■ What is required:
Nothing outside the lines below from the one containing "left back paw: (205, 247)" through the one containing "neck: (387, 217)" is to be printed; print those exactly, ends included, and drop the pictures.
(Data provided)
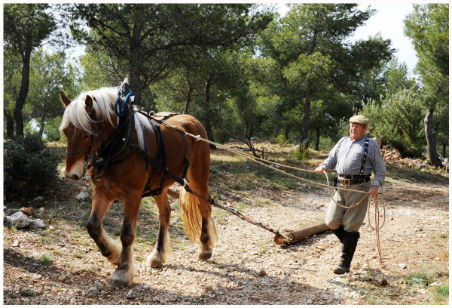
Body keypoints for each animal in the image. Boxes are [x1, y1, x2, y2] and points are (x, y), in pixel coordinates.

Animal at [58, 80, 217, 288]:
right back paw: (158, 255)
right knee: (165, 214)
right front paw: (113, 255)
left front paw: (122, 271)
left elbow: (127, 234)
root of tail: (192, 120)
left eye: (86, 134)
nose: (71, 174)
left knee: (205, 205)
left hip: (198, 177)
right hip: (160, 184)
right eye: (66, 132)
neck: (122, 142)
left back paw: (205, 247)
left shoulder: (132, 196)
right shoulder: (102, 191)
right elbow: (93, 226)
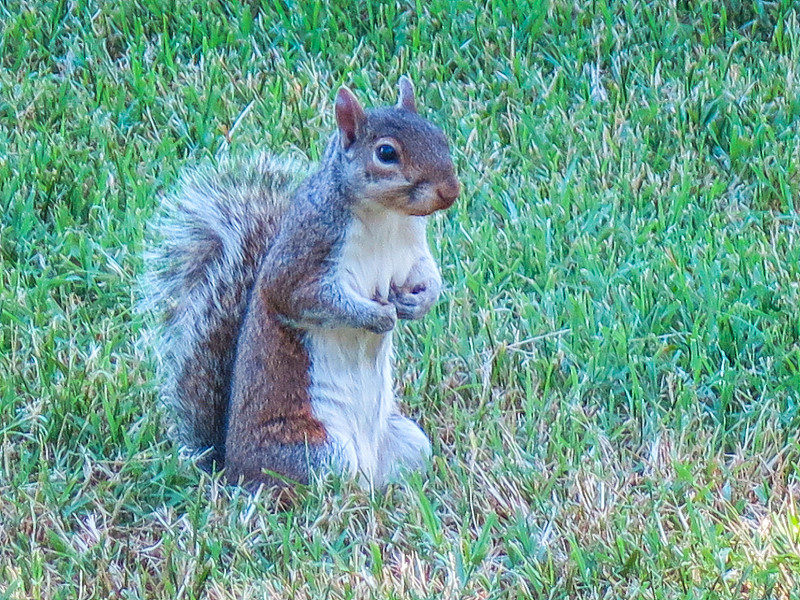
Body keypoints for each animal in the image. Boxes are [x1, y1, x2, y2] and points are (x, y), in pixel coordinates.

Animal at [141, 77, 460, 490]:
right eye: (386, 153)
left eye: (440, 136)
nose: (450, 191)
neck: (387, 217)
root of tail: (231, 471)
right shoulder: (305, 253)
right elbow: (301, 298)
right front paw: (376, 316)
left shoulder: (413, 252)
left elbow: (429, 276)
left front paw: (418, 304)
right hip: (316, 452)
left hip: (409, 442)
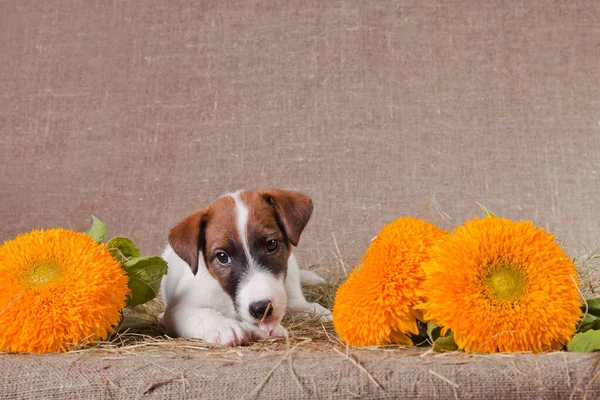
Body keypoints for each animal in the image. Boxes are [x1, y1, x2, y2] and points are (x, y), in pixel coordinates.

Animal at [161, 189, 332, 346]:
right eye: (222, 256)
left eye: (271, 244)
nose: (261, 308)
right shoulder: (177, 310)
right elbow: (202, 314)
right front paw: (224, 326)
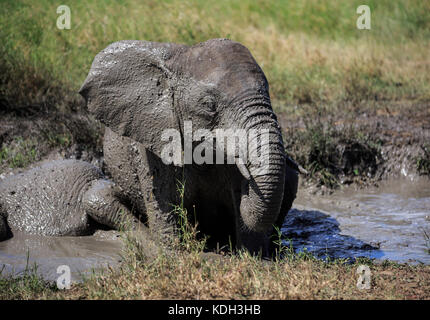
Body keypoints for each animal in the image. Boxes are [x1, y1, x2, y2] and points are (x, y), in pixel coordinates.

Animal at [79, 38, 298, 255]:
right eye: (209, 105)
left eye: (268, 93)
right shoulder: (151, 144)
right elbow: (161, 196)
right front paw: (171, 250)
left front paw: (254, 255)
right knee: (98, 197)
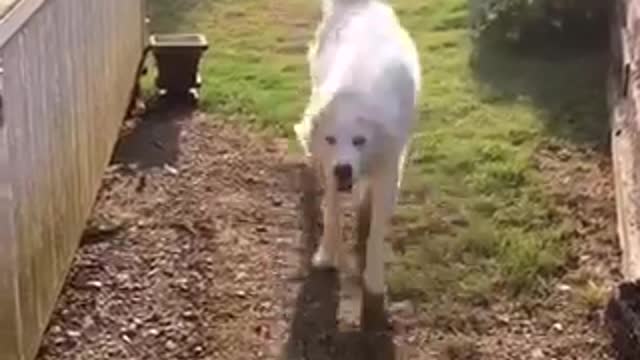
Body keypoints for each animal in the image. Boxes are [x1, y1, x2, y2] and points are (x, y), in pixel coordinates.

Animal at [294, 0, 420, 300]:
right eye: (330, 140)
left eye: (359, 140)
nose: (343, 169)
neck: (354, 95)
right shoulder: (328, 167)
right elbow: (332, 213)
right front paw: (326, 255)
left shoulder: (388, 167)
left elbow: (375, 231)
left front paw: (373, 278)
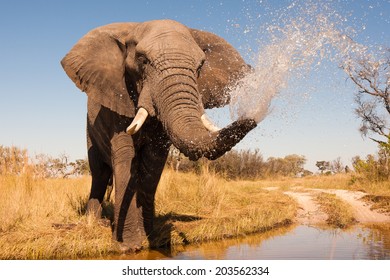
(End Data provided)
■ Exercise solution:
left back paw: (205, 247)
left shoulder: (132, 196)
right shoulder: (102, 191)
right elbow: (93, 226)
Body keypoints for each animal in the image. Boxes are [x1, y1, x2, y2] and points are (x, y), in pixel coordinates.

Animal at [141, 77, 460, 490]:
right eye: (386, 153)
left eye: (440, 136)
nose: (450, 191)
neck: (387, 217)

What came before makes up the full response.